Tuesday, January 8, 2013

Women in New Hampshire Politics

There has been a fair amount of coverage about the way that women are in pretty much all positions of political power in New Hampshire right now. On the one hand, yay. On the other, it's not coincidental that NH state reps make practically nothing, and Amanda Hess makes good points:
What does it mean that the first state ruled by women is also the state where local politicians are valued the least? Seelye notes that the state “has a long history of volunteerism,” and serving as a local rep is so low-paying that it “amounts to an act of volunteerism.” Maybe nonwealthy men were unable or unwilling to seek office. Maybe women were more easily accepted into a version of public office that was seen as a public service as opposed to a high-status, high-paid political gig. After all, volunteering is a historically feminine realm, where women have been able to find meaningful unpaid work while their husbands followed a traditional career track.
As someone who is not an expert but has lived and voted in New Hampshire for a decade, I'd also point out that there are a ton of female state reps, yes, usually married women who don't work outside the home, but there are also a lot of retired people. The difference is that the young-ish women are the ones more likely to rise through the ranks and seek higher office rather than resigning after calling for eugenics.

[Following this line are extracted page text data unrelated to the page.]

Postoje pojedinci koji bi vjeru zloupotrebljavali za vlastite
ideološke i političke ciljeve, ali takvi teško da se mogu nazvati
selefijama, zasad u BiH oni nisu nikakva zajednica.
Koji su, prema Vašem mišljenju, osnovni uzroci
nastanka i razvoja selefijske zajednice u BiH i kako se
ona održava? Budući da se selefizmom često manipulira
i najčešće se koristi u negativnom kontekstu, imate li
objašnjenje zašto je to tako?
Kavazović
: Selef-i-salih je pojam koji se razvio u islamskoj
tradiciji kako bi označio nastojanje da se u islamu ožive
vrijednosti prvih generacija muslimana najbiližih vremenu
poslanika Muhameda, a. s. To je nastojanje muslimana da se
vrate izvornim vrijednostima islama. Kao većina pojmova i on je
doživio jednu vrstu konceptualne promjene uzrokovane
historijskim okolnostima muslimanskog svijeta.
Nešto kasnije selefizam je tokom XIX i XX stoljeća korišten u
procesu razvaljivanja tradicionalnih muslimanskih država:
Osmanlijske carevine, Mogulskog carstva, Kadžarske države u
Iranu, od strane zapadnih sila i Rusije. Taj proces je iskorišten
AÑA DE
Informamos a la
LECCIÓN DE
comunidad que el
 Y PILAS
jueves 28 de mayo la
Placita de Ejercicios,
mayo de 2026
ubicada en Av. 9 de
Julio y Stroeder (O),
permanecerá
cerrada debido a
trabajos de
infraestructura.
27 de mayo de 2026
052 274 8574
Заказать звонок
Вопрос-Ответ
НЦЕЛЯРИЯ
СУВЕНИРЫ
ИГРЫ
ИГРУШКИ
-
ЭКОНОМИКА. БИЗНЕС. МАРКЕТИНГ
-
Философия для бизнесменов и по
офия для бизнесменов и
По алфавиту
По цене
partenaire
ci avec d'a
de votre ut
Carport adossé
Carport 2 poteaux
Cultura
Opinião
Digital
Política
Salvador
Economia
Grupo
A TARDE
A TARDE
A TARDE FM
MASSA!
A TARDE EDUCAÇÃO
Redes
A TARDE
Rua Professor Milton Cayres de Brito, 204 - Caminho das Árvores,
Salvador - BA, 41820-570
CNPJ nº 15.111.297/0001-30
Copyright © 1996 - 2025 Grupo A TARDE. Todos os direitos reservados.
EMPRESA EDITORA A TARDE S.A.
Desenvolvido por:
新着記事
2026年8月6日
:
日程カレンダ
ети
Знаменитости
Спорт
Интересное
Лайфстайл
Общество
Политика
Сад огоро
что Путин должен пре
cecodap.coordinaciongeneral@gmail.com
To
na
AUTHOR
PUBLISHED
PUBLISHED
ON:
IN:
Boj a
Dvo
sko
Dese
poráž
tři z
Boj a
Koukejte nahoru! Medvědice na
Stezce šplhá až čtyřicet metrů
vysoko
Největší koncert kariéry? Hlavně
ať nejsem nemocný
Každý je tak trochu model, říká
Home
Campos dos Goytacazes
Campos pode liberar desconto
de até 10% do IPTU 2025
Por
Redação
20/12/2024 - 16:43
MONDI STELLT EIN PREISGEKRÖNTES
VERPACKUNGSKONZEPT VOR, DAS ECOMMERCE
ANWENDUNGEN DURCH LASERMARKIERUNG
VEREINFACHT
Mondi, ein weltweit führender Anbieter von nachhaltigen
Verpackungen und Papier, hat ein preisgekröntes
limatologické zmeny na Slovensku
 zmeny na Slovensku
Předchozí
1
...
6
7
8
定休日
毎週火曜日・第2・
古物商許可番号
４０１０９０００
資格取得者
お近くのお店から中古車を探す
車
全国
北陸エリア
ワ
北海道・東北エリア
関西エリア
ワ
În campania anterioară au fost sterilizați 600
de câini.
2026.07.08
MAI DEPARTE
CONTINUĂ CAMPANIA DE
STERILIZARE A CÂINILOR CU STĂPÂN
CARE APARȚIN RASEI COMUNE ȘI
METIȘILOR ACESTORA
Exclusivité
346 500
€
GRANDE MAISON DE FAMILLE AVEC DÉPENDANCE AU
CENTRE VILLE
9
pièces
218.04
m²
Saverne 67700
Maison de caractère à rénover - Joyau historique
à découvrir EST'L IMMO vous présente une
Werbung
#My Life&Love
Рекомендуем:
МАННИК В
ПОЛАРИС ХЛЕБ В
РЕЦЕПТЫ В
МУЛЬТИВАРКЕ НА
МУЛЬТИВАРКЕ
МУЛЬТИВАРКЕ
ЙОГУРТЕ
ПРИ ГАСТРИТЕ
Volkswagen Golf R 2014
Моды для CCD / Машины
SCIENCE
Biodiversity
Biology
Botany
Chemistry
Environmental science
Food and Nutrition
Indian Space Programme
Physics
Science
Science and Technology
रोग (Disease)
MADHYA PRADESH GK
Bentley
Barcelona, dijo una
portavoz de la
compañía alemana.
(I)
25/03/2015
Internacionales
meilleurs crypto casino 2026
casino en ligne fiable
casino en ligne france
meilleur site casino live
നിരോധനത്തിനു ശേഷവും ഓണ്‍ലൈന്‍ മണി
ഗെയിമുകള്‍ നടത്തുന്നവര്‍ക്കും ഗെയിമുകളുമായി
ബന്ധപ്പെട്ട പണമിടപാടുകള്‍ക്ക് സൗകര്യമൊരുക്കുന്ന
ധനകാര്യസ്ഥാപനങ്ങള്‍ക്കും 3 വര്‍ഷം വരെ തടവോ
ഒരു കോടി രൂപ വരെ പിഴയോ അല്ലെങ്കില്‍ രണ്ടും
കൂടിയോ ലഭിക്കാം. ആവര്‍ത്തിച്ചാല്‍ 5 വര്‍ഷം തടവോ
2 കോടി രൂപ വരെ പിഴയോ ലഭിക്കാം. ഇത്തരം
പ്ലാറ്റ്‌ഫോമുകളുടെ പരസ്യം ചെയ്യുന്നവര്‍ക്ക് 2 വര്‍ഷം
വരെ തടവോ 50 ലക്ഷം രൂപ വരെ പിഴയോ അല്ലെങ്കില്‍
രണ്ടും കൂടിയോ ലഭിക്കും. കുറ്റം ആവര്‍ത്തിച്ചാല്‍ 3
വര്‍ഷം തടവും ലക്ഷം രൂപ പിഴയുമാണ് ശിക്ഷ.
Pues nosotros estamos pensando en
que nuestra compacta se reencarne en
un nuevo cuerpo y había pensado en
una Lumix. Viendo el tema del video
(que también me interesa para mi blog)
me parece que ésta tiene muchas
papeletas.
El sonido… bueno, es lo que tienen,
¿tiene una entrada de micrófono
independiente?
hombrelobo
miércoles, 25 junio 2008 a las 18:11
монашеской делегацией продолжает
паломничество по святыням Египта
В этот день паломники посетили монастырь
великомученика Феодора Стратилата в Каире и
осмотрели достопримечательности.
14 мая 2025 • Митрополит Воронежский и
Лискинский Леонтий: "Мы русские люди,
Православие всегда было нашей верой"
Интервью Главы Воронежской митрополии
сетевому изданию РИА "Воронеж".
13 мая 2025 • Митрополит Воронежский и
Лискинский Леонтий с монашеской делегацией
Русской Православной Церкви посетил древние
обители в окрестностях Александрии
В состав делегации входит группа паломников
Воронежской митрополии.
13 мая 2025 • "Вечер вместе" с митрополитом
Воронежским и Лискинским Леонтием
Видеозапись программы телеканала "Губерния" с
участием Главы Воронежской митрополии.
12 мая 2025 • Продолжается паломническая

So . . . yes, it's good that this system has managed to promote women. But I still think that a system that makes it virtually impossible for anyone who isn't independently wealthy, retired, or being supported by a spouse to get into local politics is ultimately problematic and needs to be changed.

1 comment:

  1. In his defense, he wasn't talking about shipping them all the way to the *actual* Siberia first....

    No? Yeah, I got nothing. Is it too much to hope that it's age related dementia speaking rather than deep-seated prejudice?